Pourquoi certains symboles meurent-ils ? C’est à ce destin funeste de certains emblèmes que fait réfléchir une icône déchue de la pharmacie : le crocodile. Le serpent du caducée n’est en effet pas le seul reptile à avoir été adopté par les pharmaciens français et européens au cours de l’Histoire. En témoignent de vieux mâche-bouchons à quatre pattes, écailles rocailleuses et gueule allongée, ou d’anciennes gravures représentant, suspendus dans des apothicaireries, des corps de bêtes musculeuses à dents acérées : le crocodile a jadis lui aussi orné nombre d’officines.

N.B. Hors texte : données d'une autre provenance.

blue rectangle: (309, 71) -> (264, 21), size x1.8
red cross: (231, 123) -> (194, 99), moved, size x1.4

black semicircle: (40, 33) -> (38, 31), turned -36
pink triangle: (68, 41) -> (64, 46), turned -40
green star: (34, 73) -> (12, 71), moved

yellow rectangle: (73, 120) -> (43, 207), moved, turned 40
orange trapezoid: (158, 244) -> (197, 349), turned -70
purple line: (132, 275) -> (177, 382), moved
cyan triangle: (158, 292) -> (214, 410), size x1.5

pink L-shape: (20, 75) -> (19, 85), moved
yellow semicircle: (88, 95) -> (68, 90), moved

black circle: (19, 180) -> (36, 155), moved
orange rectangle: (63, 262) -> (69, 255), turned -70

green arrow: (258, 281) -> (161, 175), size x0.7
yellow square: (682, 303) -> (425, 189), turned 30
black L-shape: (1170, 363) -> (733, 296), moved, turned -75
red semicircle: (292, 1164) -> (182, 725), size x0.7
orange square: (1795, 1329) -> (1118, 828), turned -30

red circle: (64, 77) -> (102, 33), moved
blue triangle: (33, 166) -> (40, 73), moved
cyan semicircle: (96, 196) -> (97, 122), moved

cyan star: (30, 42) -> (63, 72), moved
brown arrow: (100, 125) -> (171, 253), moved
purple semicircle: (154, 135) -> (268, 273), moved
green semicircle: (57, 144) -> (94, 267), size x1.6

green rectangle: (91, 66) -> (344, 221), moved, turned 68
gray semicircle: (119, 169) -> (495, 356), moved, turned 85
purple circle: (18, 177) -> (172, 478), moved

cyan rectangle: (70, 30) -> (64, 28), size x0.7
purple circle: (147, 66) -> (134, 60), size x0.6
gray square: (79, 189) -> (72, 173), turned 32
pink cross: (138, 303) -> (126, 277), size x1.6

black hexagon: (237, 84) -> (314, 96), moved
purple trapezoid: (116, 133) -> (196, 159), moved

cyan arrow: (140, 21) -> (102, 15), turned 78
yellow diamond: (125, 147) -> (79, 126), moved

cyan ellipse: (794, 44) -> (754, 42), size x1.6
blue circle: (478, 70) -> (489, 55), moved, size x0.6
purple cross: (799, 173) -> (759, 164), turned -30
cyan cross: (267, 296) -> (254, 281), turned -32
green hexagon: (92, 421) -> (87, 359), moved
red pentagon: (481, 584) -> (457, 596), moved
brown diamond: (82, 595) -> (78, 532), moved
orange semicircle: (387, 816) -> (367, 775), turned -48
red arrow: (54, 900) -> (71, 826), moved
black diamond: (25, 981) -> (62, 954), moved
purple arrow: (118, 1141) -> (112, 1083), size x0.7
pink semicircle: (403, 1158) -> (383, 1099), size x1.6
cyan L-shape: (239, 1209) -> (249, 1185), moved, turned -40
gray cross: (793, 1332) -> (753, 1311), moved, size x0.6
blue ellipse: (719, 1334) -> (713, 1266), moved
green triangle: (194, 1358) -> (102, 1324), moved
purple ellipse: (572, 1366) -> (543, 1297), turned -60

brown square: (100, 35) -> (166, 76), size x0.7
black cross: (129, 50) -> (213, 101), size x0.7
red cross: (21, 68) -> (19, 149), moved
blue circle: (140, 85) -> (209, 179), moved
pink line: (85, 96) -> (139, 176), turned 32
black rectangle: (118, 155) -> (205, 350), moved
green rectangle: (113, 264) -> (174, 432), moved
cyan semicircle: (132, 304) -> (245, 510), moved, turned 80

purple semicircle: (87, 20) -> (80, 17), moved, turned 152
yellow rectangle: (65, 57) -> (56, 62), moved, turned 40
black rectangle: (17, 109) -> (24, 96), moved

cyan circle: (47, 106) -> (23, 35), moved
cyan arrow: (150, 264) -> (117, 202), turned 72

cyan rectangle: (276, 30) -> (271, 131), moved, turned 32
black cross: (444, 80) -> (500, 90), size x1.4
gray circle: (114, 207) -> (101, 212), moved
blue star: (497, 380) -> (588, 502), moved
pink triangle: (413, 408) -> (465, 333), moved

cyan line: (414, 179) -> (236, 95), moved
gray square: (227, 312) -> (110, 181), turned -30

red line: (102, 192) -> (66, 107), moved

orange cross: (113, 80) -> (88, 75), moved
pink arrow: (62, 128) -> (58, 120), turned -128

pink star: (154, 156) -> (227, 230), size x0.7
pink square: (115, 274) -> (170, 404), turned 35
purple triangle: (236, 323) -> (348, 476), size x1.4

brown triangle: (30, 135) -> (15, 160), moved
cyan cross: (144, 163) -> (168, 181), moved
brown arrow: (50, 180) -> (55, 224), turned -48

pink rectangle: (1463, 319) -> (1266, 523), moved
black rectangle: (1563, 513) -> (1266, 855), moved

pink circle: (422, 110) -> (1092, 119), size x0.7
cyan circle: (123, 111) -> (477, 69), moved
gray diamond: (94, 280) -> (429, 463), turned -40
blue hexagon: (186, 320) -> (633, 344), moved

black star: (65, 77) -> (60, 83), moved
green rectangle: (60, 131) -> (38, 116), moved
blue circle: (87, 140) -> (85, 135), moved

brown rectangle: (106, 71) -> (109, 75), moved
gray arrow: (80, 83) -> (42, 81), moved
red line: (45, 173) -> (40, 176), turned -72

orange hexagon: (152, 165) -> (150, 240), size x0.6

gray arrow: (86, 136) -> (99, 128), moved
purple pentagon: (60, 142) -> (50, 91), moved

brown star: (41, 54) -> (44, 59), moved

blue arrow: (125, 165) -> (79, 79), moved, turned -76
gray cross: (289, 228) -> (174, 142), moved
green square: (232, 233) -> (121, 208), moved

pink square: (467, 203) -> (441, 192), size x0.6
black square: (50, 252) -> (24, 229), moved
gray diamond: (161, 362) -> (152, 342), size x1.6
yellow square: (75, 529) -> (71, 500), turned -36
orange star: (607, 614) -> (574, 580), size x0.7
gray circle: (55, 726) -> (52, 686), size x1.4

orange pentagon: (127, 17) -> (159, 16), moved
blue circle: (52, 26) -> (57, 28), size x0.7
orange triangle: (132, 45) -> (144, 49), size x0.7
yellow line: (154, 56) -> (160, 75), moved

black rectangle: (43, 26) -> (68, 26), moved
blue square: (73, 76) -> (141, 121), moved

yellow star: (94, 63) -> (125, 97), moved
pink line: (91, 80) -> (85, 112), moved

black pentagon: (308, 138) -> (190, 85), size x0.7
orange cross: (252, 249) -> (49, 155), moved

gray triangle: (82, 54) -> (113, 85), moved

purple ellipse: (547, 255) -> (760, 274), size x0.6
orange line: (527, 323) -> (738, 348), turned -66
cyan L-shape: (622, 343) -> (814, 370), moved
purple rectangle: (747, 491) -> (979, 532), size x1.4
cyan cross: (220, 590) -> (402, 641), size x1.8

Et ce, potentiellement dès le Moyen-Âge : le Pr Bruno Bonnemain, Président de la Société d’Histoire de la Pharmacie, suggère que des crocodiles pouvaient alors être échangés dans le cadre du commerce d’épices. À noter toutefois que l’intérêt pour les crocodiles pourrait plutôt coïncider avec « l’exploitation coloniale des pays d’Amérique centrale et des îles des Caraïbes », nuance Kevin Hütten, collaborateur scientifique du musée de la Pharmacie de Bâle – où sont exposés des crocodiles empaillés.
Quoi qu’il en soit, pour tenter d’expliquer la présence du reptile dans les officines d’antan – qui demeure mystérieuse, admet Kevin Hütten –, des auteurs notent la puissance évocatrice du crocodile, sorte de Leviathan, incarnation d’une force indomptable, de la vie et de la mort, de la damnation et de la rédemption. Par ailleurs, l’animal aurait été utilisé comme source de médicaments – citons la « crocodilée », préparation à base de crocodile indiquée « contre les suffusions et cataractes des yeux » décrite par Ambroise Paré.
Leviathan publicitaire
Cependant, force est de constater que le crocodile a disparu du paysage officinal. Aux yeux du Pr Bonnemain, l’animal n’était sans doute pas assez profondément associé à la pharmacie : les remèdes au crocodile s’avéraient probablement rares, et l’historien de la pharmacie affirme que le reptile ne compte pas parmi les principaux signes alchimiques utilisés dans les pharmacopées de l’époque.
En fait, l’utilité du crocodile pourrait avoir été surtout publicitaire, l’exhibition de l’animal permettant de montrer qu’un pharmacien avait les moyens de se procurer des produits provenant de contrées lointaines, entrevoient le Pr Bonnemain et Kevin Hütten. Or difficile pour une simple stratégie commerciale de traverser les âges. Ainsi, à partir du XVIIIe siècle, la diffusion des épices et autres produits exotiques – moins rares donc moins fascinants –, et les mutations du métier d’apothicaire (séparation avec les épiciers, puis arrivée de nouvelles spécialités pharmaceutiques, et finalement développement de la dispensation au détriment de la préparation) ont pu précipiter l’abandon des crocodiles, devine le Pr Bonnemain. Au contraire, le serpent enroulé autour de la coupe d’Hygie – à la charge symbolique moins superficielle, plus étroitement liée à la pharmacie, et associée à l’idée toujours moderne d’une proximité entre médicaments et poisons - a, lui, perduré.